According to Elliptic, Ukraine received nearly $60 million in crypto from more than 118,000 wallets, including NFTs, a $5 million donation from Polkadot founder Gavin Wood, and a $10 million donation from Binance. . So, after considering all the macroeconomic implications and noticing the support coming from web3-like organizations, what can you expect from blockchain and crypto in the short term?
What does this mean for blockchain and cryptos?
The crisis will create a domino effect across different industries and consolidate cryptocurrencies as a potential tool to provide relief to Ukrainians and average Russian households.
Demand for cryptocurrencies has been increasing since recent events, particularly in the affected regions. The amount of BTC purchased in hryvnias and rubles is at a nine-month high. Since February 24, the amount of BTC purchased with rubles has at least tripled, while demand in Ukraine has almost doubled. Rising demand for BTC triggered a 6% premium in both regions. WhiteBit in the case of Russia, while Binance and Kuna lowered the BTC-UAH trading pair with a 6% premium in Ukraine.
Due to the sudden increase in demand for cryptocurrencies, the asset price has rebounded, defying the downtrend that has been detectable since November. BTC reclaimed its support line above $38,000 while ETH broke above $2,500. However, a highly volatile period is widely expected, bringing an interesting challenge from a business perspective.
Furthermore, the devastating effects of the current business situation and unstable financial environment can trigger consequences ranging from people defaulting to massive bank runs and bailouts. This scenario will generate even more distrust in the centralized banking system, paving the way for the adoption and recognition of digital assets and cryptocurrencies.
However, if Russia chooses to go this route, it is no exaggeration for opposing countries to try to ban cryptocurrencies used to circumvent sanctions, especially if an agreement with China is met. While major exchanges like Kraken and Binance refused to restrict Russians from using their platforms, companies like OpenSea and Consensys began cutting blacklisted regions.
It is also worth mentioning that Russia is no stranger to cryptocurrencies. The exact amount of cryptocurrency owned by Russians varies from source to source, ranging from $22 billion to $220 billion or 12% of the world’s crypto assets. So, may be due to consider the digital approach. Furthermore, Russia accounts for nearly 14% of the BTC hashing power needed to mine blocks, the third largest BTC mining center in the world after the US and Kazakhstan.
The adoption of blockchain technologies appears to be imminent.
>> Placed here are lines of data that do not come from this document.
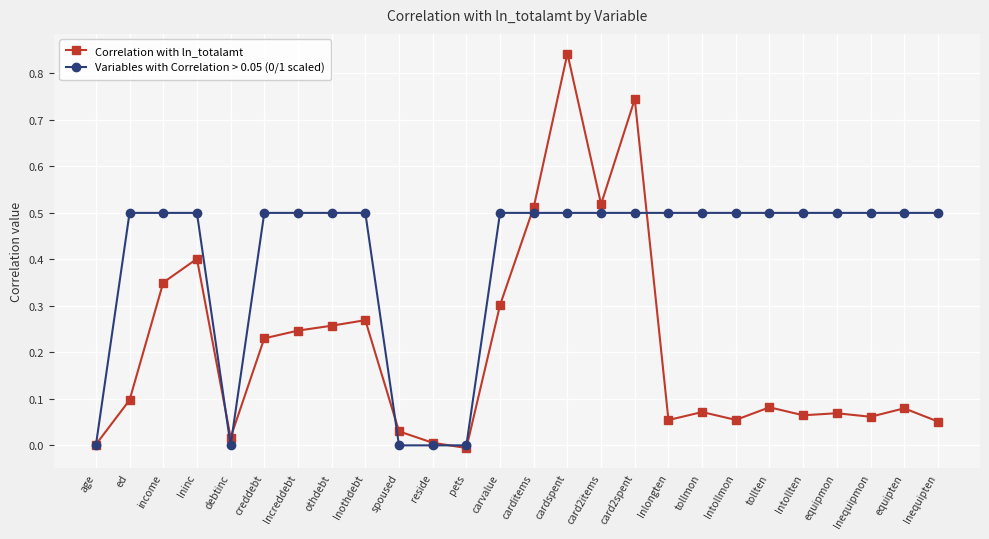

What is the label of the 1st point from the right?

lnequipten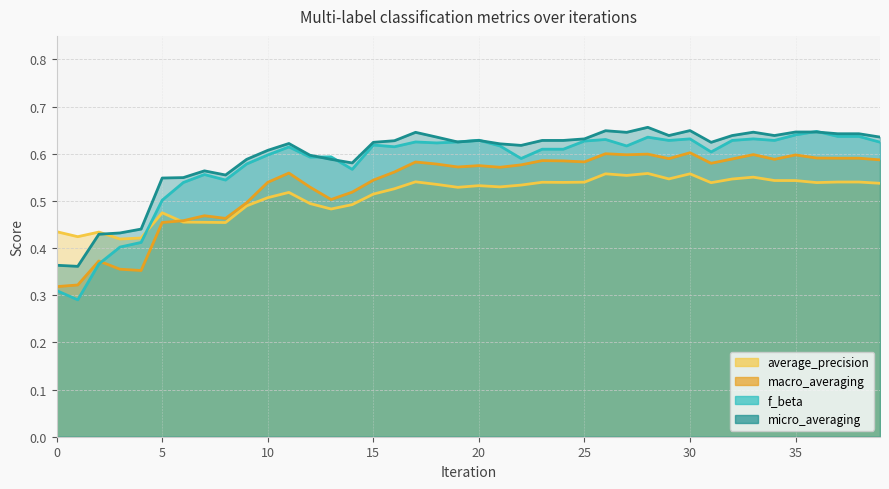

Which category has the highest value in the f_beta series?

36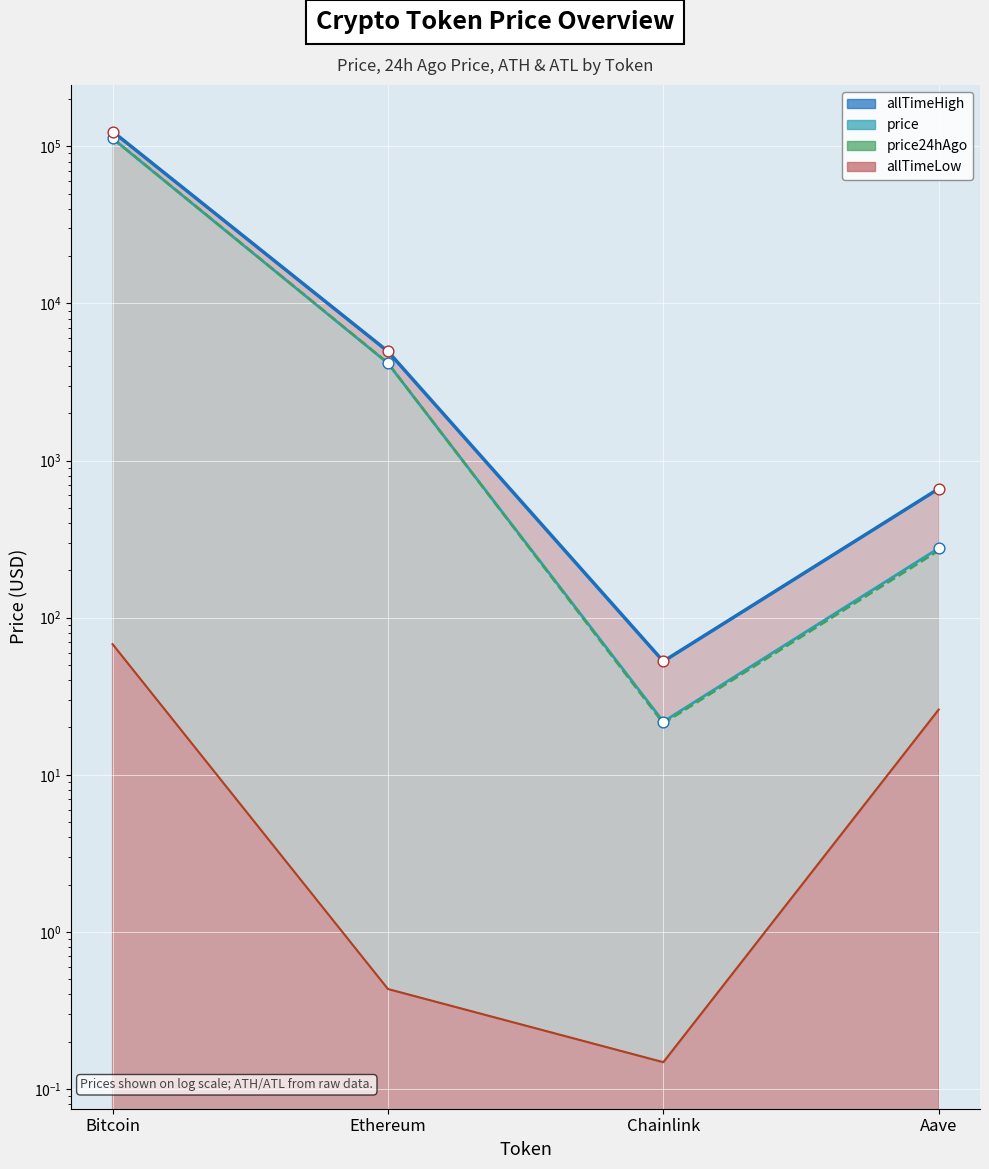

At how many categories does at least one series exceed 50114?

1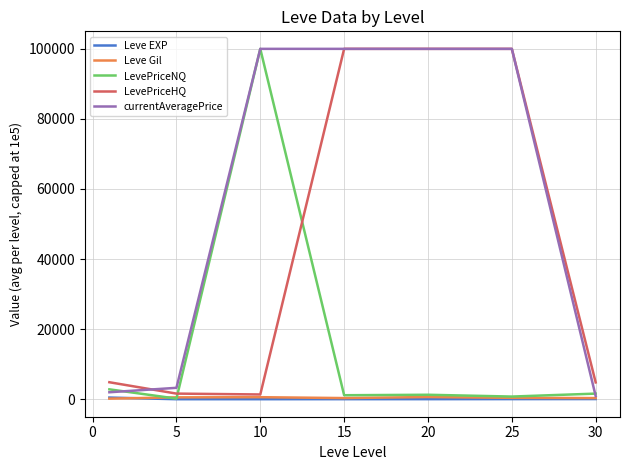

What is the greatest value displayed?

100000.0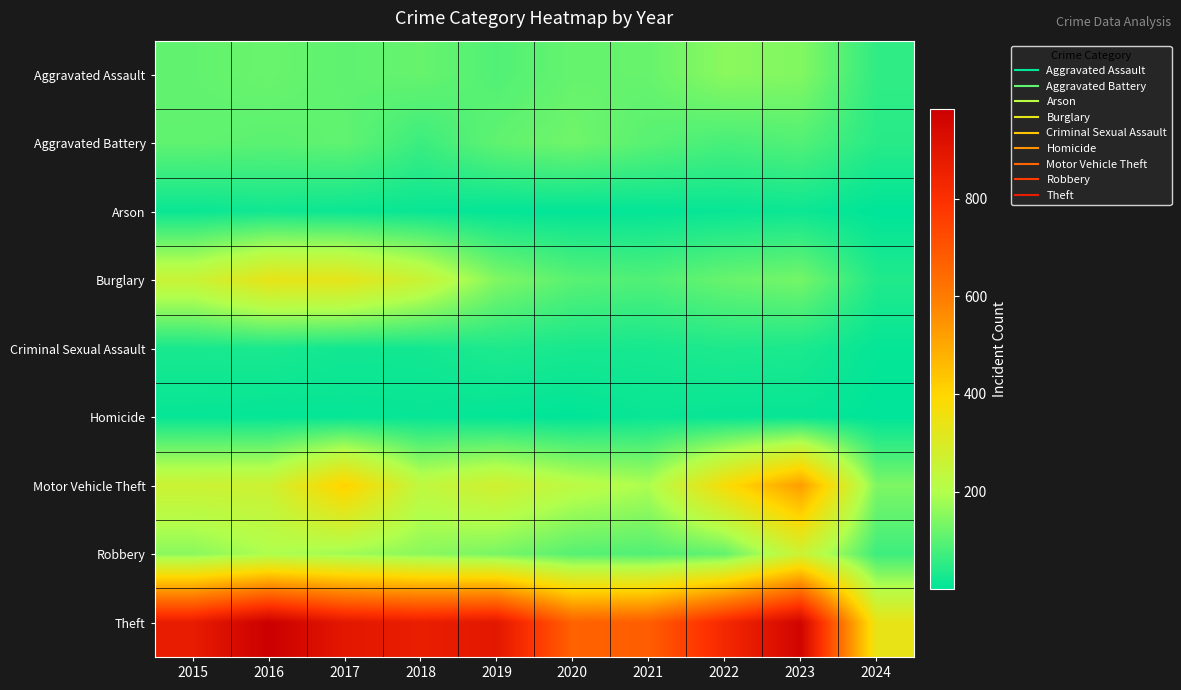

Which series has the widest spread of values?

Theft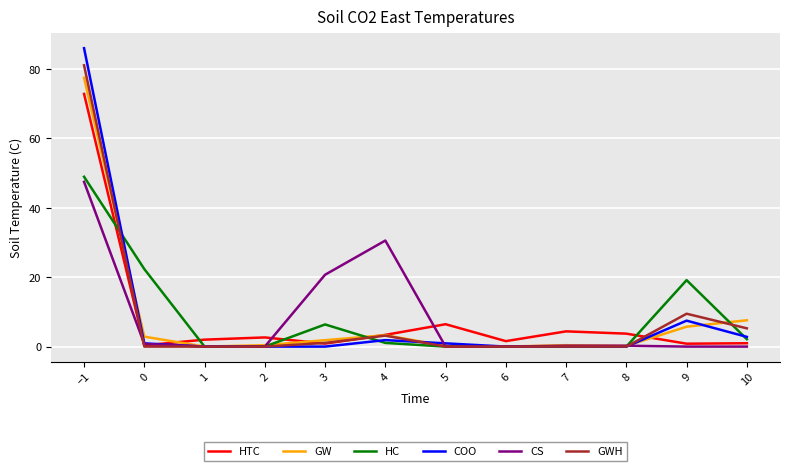

Between −1 and 5, which series saw the biggest shift?

COO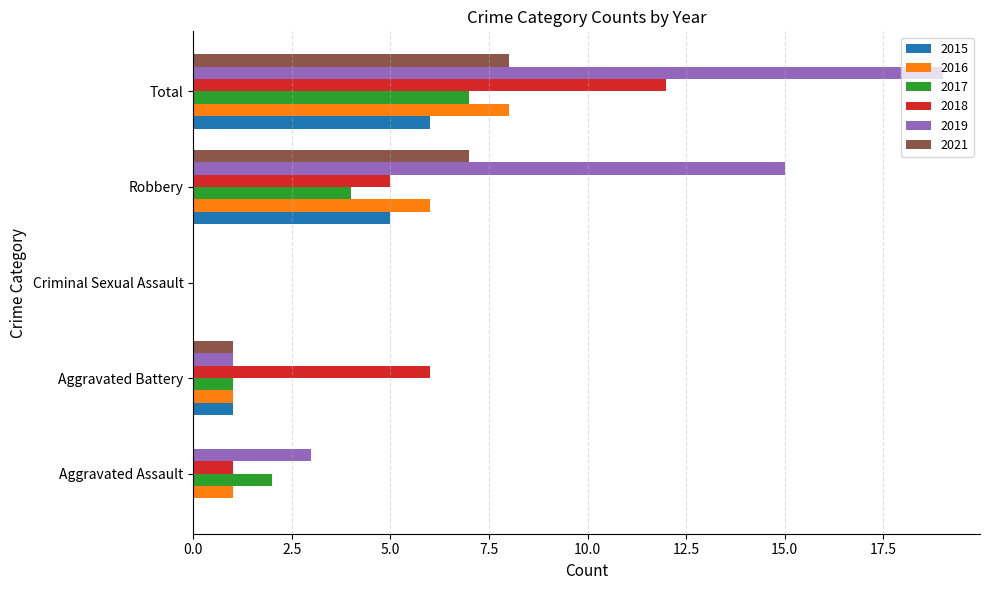

Which series has the largest total across all categories?

2019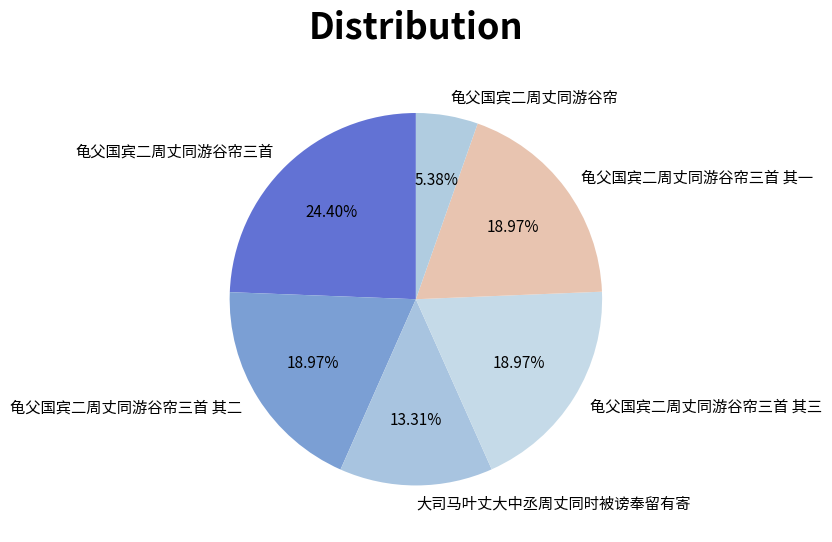

Is it true that 龟父国宾二周丈同游谷帘三首 其三 is 19% of the pie?

True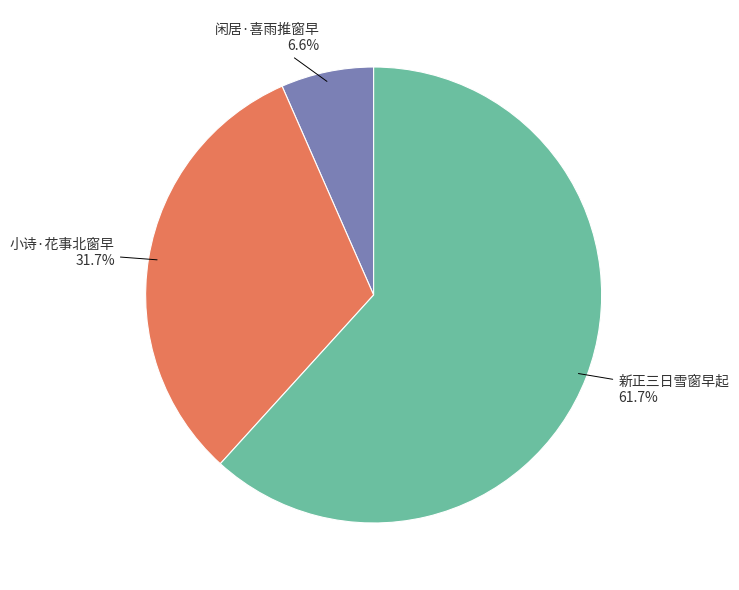

What portion of the pie excludes 新正三日雪窗早起?

38.3%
Not too long ago, in 2019 to be precise, two top executives at JP Morgan Chase called BTC a fraud and an asset whose value would only thrive in a dystopian environment characterized by a loss of faith in all major reserve assets. Three years later, the stance of one of the major US banks has shifted 180°. JPMorgan is believed to have large stakes in ConsenSys and also became the first financial institution to formally open a space in the metaverse, revealing the Onyx hall within Decentraland.
After two years of struggling with a COVID pandemic that has disrupted economies, supply chains and the lives of millions, the war for Ukraine is finding a more digitized society battling one of the highest inflationary periods in years. The financial impact of Russia’s decision will be felt years from now and could potentially change the traditional financial ecosystem.
It is still too early to say the full effects of this conflict and how the world will react. For now, we’re all focused on one thing; the war ends soon with as few lives as possible lost.